*** Begin section ***

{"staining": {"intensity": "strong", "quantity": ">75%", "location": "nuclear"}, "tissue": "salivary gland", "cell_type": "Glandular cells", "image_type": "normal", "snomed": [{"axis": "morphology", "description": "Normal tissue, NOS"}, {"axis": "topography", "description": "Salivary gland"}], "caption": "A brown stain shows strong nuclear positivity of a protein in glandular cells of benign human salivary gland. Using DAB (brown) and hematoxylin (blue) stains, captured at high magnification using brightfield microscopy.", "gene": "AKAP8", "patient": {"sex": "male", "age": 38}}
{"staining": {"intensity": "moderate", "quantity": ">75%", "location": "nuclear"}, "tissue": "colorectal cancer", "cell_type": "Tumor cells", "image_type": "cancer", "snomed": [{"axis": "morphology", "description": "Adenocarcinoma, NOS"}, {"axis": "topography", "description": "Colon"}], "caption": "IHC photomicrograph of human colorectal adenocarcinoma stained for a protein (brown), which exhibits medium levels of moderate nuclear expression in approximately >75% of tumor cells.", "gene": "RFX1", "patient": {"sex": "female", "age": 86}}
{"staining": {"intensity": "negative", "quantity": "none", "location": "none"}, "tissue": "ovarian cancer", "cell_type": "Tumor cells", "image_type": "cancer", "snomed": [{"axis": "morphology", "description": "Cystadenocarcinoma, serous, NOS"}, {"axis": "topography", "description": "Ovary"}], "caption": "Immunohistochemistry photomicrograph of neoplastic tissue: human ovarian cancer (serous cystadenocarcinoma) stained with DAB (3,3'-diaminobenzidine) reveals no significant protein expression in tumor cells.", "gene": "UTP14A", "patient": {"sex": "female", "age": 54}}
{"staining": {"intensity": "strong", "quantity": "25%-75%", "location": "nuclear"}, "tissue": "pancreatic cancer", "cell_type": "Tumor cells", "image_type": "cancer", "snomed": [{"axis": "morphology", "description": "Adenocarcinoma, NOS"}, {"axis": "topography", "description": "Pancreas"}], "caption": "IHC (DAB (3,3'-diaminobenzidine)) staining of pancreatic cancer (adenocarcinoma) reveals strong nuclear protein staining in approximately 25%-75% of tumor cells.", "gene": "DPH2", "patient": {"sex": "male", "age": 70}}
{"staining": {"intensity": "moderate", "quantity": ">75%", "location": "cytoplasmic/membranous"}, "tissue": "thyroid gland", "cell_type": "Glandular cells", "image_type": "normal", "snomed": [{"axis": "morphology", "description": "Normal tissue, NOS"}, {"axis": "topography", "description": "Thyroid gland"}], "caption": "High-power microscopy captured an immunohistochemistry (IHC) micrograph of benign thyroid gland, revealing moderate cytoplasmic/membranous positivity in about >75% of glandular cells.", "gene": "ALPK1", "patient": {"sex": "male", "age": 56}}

*** End section ***

Using the listing above, show every line that includes the string "gland".

{"staining": {"intensity": "strong", "quantity": ">75%", "location": "nuclear"}, "tissue": "salivary gland", "cell_type": "Glandular cells", "image_type": "normal", "snomed": [{"axis": "morphology", "description": "Normal tissue, NOS"}, {"axis": "topography", "description": "Salivary gland"}], "caption": "A brown stain shows strong nuclear positivity of a protein in glandular cells of benign human salivary gland. Using DAB (brown) and hematoxylin (blue) stains, captured at high magnification using brightfield microscopy.", "gene": "AKAP8", "patient": {"sex": "male", "age": 38}}
{"staining": {"intensity": "moderate", "quantity": ">75%", "location": "cytoplasmic/membranous"}, "tissue": "thyroid gland", "cell_type": "Glandular cells", "image_type": "normal", "snomed": [{"axis": "morphology", "description": "Normal tissue, NOS"}, {"axis": "topography", "description": "Thyroid gland"}], "caption": "High-power microscopy captured an immunohistochemistry (IHC) micrograph of benign thyroid gland, revealing moderate cytoplasmic/membranous positivity in about >75% of glandular cells.", "gene": "ALPK1", "patient": {"sex": "male", "age": 56}}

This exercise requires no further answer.